Text provided:
On Sat, Apr 29, 2006 at 01:34:29PM -0700, Steve Lamb wrote:
> Andrew Sackville-West wrote:
> > Nice way to avoid the point. 
> 
>     Nope, didn't avoid a thing.  As you admit your case was constructed.
> Furthermore it did not address what I said.
> 
> > You said, and I quote:
> >>> The short, short form is that EICs are issued for people being 
> >>> irresponsible (like, having kids while well below the poverty level),
> 
>     Your constructed example was that someone who had kids *then* lost their
> job.  My case is the more common no job or single, low wage job, have a kid
> because the nanny state will take care of it or they can't figure out how the
> darn things are made.  That's two completely different cases.

read your quote above: ...EIC's are issued for people being irresponsible....

THAT is what I'm talking about. This kind of general statement is
innaccurate and inflammatory. I attempted to provide an example of how
someone could qualify for and receive EIC's without being
irresponsible. Obviously, I did not do a good job of communicating
that, but that was my intended point. It is similar to saying
"worker's comp exists to pay people who fake injuries". This is
obviously not true and neither is your statement.


I was not trying to make any judgement about EIC's in any way just
pointing out that conflating all EIC recipients into a group of
irresponsibles is wrong.


> 
> > My point was that lots of people end up qualifying for EIC's due to a
> > variety of factors outside their control.
> 
>     Uh, no, a lot of people qualify for factors entirely in their control;
> having a child is a choice not a biological inevitability.  Most people don't
> have a kid then fall on hard times.  Most people have a kid and do well or
> have a kid to hell with their situation at the time.  Furthermore my example
> was to show when a person gets money sent to them for not paying anything into
> the system.  You are aware that EICs are not just for the poor and there are
> cases where households with an income far in excess of the poverty level get
> EICs as well.  The reason I specified what I did was because at least those
> households, in theory, are contributing something into the system in the first
> place.  Granted they often get it all, and more, back but for a time the money
> was contributed.


I said LOTS. I did not say MOST. It is true that a lot of people
qualify for reasons within their control, but that does not exclude
that a lot of people qualify for reasons out of their control. 
> 
> > That is not being irresponsible. That is being unlucky.
> 
>     So?  There are ways to mitigate bad luck like planning for hard times.
> Savings, sadly, is a dying breed in this nation of instant gratification
> credit lines and a tax system which discourages actual savings.
> 
> > I am only
> > pointing out how you have classified an entire group of people in one
> > sweeping generalization that has little or no bearing in reality.

(Saved data entries)
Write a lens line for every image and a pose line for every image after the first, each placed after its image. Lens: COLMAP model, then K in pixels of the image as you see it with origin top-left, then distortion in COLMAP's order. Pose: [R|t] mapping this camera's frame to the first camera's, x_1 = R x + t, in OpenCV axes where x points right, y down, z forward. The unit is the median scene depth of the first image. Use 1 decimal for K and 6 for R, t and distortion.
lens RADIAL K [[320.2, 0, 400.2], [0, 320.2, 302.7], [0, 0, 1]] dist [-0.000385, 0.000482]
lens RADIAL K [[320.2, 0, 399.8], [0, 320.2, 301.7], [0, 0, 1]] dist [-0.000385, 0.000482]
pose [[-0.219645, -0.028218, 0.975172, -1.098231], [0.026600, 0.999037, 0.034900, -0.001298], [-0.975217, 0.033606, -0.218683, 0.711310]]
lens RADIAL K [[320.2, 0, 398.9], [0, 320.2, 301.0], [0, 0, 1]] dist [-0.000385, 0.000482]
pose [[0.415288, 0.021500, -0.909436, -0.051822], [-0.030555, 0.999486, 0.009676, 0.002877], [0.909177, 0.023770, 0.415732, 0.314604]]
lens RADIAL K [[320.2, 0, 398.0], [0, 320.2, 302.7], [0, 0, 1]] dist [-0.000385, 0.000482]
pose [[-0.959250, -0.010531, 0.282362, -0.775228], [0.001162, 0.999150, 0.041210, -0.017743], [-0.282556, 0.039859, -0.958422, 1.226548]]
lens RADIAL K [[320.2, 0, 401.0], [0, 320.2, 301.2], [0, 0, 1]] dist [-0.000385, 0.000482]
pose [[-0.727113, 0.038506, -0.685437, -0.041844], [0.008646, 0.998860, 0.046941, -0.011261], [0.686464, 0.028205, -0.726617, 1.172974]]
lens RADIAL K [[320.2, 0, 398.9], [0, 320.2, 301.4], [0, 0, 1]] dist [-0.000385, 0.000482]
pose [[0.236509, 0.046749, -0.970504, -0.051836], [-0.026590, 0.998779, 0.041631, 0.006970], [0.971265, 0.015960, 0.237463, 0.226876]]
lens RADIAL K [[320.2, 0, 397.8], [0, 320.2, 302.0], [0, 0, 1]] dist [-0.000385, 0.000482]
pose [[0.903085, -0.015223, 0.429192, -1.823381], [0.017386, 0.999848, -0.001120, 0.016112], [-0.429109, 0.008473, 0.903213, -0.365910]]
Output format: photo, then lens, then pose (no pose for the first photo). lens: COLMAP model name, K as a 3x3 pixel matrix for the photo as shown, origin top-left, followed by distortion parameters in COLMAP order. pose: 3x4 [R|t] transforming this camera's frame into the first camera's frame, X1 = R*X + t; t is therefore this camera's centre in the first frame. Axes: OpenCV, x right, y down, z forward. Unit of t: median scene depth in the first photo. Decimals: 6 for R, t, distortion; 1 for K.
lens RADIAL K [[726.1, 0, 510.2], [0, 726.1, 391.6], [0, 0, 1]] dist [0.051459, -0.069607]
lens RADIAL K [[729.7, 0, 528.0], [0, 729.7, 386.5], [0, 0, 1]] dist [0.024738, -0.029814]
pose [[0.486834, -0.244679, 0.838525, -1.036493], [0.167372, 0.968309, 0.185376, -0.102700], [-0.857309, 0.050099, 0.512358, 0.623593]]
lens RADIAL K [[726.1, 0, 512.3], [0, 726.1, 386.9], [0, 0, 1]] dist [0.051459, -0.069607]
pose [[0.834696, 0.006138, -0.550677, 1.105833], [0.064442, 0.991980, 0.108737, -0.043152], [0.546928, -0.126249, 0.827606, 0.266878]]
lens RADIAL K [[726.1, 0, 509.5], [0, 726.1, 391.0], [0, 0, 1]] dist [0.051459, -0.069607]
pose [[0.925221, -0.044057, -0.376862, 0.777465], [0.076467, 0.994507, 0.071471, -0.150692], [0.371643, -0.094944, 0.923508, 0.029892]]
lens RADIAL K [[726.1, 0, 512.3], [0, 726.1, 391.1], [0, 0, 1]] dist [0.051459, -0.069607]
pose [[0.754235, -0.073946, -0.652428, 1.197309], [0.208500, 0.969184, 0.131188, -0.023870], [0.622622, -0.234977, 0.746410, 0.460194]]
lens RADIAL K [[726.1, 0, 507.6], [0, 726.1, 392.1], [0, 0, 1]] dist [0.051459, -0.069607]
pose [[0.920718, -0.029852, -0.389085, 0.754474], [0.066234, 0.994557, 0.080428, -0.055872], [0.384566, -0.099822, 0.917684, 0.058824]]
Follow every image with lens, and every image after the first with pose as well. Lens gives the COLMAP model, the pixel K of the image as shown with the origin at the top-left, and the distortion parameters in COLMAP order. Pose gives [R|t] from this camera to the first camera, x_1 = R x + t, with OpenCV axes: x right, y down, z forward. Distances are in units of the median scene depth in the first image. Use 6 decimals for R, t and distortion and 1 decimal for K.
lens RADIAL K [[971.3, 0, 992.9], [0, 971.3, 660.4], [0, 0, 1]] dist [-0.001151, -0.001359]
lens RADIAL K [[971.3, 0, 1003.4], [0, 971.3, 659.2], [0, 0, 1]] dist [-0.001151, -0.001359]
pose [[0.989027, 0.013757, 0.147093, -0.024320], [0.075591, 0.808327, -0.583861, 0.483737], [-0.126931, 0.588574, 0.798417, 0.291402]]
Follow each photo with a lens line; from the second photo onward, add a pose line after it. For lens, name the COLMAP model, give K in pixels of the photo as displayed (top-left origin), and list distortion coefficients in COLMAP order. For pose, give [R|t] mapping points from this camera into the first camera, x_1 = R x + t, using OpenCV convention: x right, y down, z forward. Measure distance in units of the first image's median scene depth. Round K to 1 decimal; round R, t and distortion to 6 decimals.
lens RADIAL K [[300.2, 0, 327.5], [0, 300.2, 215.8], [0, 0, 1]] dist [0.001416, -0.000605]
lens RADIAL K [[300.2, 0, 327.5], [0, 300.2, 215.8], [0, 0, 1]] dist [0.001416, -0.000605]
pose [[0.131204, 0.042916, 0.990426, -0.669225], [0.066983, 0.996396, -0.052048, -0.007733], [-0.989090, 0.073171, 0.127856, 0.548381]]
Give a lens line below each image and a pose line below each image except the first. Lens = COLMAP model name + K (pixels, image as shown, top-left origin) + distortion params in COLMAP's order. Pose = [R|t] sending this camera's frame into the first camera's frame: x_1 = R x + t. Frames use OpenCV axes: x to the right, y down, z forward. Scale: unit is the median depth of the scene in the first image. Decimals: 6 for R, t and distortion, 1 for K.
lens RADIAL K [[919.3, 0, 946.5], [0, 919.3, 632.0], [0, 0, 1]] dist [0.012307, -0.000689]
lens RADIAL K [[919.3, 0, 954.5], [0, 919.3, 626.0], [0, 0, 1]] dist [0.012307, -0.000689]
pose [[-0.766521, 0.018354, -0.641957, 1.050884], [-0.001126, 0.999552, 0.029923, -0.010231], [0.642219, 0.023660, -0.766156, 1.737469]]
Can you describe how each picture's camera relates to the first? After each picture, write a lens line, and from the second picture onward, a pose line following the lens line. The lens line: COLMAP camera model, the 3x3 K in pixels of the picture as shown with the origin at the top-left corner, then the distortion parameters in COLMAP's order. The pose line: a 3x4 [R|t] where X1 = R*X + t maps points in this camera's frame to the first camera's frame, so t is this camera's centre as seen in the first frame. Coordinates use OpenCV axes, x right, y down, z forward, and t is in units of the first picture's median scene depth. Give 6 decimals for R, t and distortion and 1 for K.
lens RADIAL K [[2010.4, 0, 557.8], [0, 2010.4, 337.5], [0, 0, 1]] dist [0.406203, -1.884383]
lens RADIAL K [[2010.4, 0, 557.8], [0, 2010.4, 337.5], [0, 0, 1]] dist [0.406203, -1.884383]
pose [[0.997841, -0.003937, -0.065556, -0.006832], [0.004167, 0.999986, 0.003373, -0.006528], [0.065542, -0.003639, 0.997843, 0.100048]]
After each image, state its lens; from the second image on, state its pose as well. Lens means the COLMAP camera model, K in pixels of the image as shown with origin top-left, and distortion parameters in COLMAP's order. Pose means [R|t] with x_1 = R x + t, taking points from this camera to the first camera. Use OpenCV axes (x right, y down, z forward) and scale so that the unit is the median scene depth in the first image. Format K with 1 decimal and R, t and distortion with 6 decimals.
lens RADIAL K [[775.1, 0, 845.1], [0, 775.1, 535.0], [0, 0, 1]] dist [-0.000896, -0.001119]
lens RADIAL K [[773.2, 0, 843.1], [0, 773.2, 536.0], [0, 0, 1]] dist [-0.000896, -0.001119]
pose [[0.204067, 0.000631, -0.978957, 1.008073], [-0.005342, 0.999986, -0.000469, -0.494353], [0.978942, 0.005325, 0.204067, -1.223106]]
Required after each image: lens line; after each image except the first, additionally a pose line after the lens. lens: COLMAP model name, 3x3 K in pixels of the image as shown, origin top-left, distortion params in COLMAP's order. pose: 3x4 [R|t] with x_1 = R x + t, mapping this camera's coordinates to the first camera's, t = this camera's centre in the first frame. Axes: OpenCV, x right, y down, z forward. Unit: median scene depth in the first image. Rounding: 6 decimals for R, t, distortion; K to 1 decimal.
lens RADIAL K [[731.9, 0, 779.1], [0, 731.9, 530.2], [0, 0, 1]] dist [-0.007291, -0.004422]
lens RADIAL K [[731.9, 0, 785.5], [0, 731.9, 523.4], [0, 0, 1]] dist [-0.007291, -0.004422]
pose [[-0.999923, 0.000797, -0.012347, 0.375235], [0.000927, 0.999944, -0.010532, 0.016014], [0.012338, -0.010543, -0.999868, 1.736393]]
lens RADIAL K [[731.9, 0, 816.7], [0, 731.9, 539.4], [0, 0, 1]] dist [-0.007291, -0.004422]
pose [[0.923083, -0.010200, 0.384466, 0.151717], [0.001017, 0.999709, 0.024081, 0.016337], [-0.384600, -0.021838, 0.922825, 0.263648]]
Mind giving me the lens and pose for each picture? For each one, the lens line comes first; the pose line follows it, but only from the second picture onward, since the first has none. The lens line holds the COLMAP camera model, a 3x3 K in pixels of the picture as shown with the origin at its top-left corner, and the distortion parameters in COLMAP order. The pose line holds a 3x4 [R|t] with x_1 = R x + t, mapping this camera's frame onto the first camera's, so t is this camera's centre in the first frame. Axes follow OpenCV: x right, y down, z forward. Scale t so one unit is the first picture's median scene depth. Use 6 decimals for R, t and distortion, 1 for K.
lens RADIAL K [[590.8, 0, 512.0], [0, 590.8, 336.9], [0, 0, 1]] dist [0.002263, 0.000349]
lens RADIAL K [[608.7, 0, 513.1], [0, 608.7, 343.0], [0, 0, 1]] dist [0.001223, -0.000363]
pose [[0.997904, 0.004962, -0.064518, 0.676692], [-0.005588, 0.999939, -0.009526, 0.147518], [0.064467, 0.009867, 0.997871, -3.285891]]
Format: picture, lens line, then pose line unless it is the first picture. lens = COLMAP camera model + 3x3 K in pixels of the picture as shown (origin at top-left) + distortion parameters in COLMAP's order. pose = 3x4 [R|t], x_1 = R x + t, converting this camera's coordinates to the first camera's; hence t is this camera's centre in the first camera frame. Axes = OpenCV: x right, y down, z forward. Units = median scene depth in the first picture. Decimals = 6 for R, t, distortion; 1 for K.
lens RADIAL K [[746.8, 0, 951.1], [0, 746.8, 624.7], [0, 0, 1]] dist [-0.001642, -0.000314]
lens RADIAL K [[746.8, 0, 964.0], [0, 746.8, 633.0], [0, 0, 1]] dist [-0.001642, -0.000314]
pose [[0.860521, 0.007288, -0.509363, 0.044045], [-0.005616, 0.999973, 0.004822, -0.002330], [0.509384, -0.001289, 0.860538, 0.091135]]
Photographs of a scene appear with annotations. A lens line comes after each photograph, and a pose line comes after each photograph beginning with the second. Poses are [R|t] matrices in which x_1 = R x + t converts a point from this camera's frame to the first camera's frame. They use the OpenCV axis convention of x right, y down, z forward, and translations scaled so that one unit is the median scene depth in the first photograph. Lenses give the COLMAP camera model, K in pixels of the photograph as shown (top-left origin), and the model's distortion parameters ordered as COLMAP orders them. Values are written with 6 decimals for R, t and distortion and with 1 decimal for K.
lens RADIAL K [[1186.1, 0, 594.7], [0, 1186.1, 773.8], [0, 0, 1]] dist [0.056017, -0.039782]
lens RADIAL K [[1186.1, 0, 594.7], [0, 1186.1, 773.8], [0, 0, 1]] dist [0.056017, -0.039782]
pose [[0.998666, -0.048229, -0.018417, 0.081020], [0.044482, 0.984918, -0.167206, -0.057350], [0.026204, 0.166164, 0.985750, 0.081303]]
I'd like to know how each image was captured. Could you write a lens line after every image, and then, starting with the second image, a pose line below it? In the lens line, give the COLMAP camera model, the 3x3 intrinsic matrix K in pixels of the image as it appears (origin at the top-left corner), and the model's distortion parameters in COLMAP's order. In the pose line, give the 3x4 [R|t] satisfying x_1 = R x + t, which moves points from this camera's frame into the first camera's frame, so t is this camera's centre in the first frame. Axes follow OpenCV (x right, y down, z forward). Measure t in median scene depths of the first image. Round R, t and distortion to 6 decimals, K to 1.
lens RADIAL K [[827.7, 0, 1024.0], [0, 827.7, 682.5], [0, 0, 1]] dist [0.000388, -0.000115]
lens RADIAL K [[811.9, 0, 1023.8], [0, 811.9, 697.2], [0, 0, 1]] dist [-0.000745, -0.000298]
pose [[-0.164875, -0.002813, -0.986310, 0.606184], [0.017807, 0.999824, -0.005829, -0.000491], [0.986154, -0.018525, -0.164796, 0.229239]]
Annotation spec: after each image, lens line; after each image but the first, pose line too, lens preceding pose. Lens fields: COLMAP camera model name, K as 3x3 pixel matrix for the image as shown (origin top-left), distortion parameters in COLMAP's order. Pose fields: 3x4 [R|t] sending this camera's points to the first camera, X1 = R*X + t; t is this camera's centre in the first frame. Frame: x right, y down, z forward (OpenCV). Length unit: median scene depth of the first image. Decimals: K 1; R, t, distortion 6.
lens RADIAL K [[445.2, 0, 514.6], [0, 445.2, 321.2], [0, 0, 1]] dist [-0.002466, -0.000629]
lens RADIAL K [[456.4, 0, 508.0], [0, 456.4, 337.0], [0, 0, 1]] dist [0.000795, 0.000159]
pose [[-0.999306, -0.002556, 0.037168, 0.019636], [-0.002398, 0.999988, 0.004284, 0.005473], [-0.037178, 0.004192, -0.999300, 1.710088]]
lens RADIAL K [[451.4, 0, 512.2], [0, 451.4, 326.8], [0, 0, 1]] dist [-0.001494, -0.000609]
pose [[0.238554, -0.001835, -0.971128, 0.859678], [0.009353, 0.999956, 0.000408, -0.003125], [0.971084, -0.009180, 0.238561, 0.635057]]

Problem details: Please rewrite everything from "I was not trying" down to "outside their control." in the email about EICs, putting "unfair" in place of "wrong". These records were taken from a separate source.

Completed exercise:
I was not trying to make any judgement about EIC's in any way just
pointing out that conflating all EIC recipients into a group of
irresponsibles is unfair.


> 
> > My point was that lots of people end up qualifying for EIC's due to a
> > variety of factors outside their control.